Stored data entries
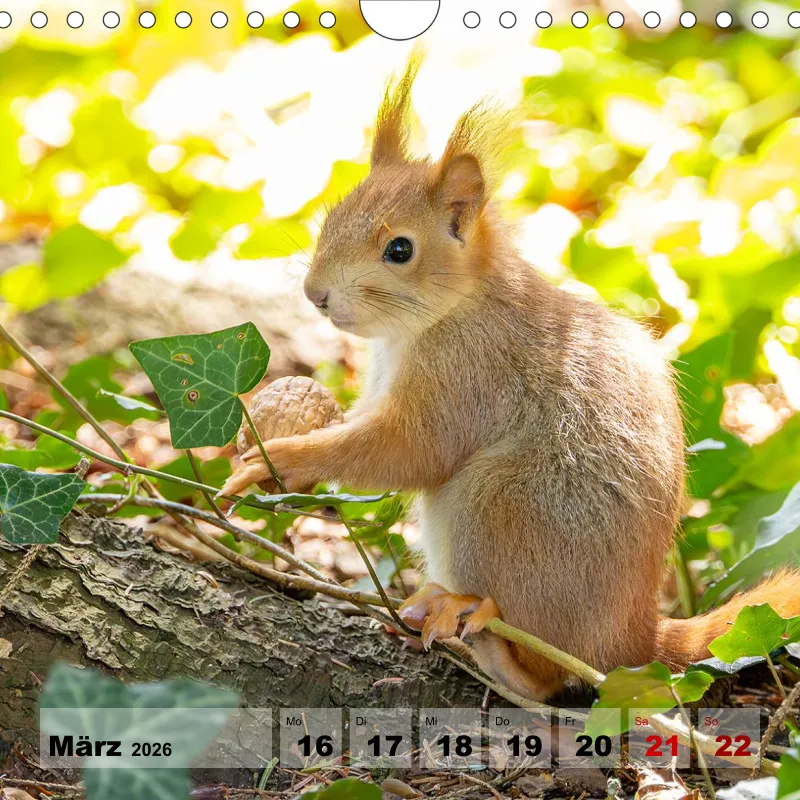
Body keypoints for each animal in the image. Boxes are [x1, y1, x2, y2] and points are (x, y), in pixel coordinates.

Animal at [248, 65, 800, 700]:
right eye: (331, 217)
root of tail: (635, 642)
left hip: (498, 505)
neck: (439, 317)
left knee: (548, 677)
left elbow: (410, 449)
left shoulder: (470, 373)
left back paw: (492, 646)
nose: (315, 294)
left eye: (399, 249)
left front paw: (283, 458)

WHAT YOU ARE ASKED TO DO: Give every entry again as it is, dropping its pictures.

RESULT OF THE TASK:
Body keypoints for each animal in the image. Boxes are [x1, y1, x2, y2] and points are (x, y), in pixel coordinates.

Animal at [248, 65, 800, 700]:
right eye: (331, 217)
root of tail: (635, 642)
left hip: (498, 505)
neck: (439, 317)
left knee: (548, 677)
left elbow: (410, 449)
left shoulder: (470, 373)
left back paw: (492, 646)
nose: (315, 294)
left eye: (399, 249)
left front paw: (283, 458)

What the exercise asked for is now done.